The reflection trials were primarily included to investigate risk-seeking and/or risk aversion, as each gamble has an equal expected value, but one is more risky, i.e., involves a greater degree of outcome variance, than the other. As expected, our data showed that the framing of the trial in terms of a ‘loss’ or a ‘gain’ differentially affected risk-seeking behaviour. The risky gamble was generally selected by our participants in the ‘loss’ condition (in preference to a certain moderate loss), while risk aversion was more evident in the ‘gain’ condition—a well-established finding in the normative behavioural economic literature in adults [24, 28, 44]. Importantly, controlling for group differences in ADHD symptoms and IQ did not alter the initial findings related to reflection effects. The fact that we did not observe any effects of Group, Sex or Group-by-Sex interactions on choices made on these trials, suggests that risk-seeking and risk aversion preferences as a function of the framing of a situation are unaffected in individuals with CD.

These results should be interpreted in light of several limitations. In particular, our ability to test for Sex-by-Group interactions was limited by a moderate sample size (N = 100). That said, our trend-level interaction was robust to controlling for IQ and ADHD symptoms, and simple effects analysis yielded a statistically significant group difference in males, with a large effect size (\(\eta_{\text{p}}^{2}\) = 0.278), combined with a non-significant difference with a small effect size in females (\(\eta_{\text{p}}^{2}\) = 0.029). Another possible limiting factor is the heterogeneity of CD. Different clusters of symptoms potentially lead to the same CD diagnosis and there also appear to be differences between the sexes in vulnerability to comorbid disorders [46]. It could be hypothesized that girls with CD tend to be less risk taking than their male counterparts because of higher levels of comorbid anxiety or mood disorders in the former group; however, this explanation is unlikely, at least in the current sample, since none of CD subjects had comorbid generalised anxiety disorder. In addition, it would have been interesting to test for the potential sex differences in the relationship between callous-unemotional (CU) personality traits and risky decision making in the CD group. CU traits are a downward extension of the psychopathy concept to children, and map closely onto the affective dimension of psychopathy [47]. Although previous studies have reported that CU traits do not significantly modulate risk taking in males with CD [8, 31, 48], the relationship between CU traits and risk taking in CD females is unknown. However, in the current study we were unable to reliably address this issue because of the limited variance in the CU traits measure and the small sample size. Lastly, future studies should employ more refined experimental paradigms that allow decomposition of different stages of the decision making process (choice, execution, and outcome processing), which would enable researchers to examine whether, and how, they are affected in individuals with CD [2].
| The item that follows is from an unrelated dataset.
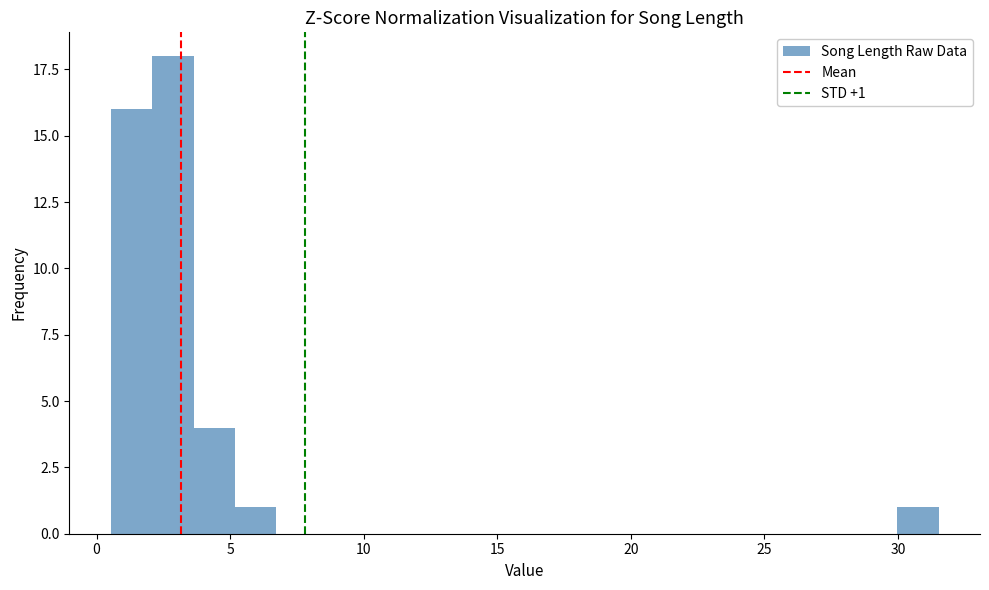

Read against the x-axis, roughly where is the centre of the tallest bar?

3.0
From a clinical perspective, if the current results of potential sex differences in the relationship between CD and risk taking are confirmed in follow-up research, it would add to the existing, although limited, literature on sex differences in the manifestation of CD as well as deepening our understanding of the mechanisms involved in risky decision making and their differentiation between the sexes in CD. This could in turn aid the diagnosis and assessment of CD, as well as help improve existing treatments and facilitate the development of novel intervention strategies.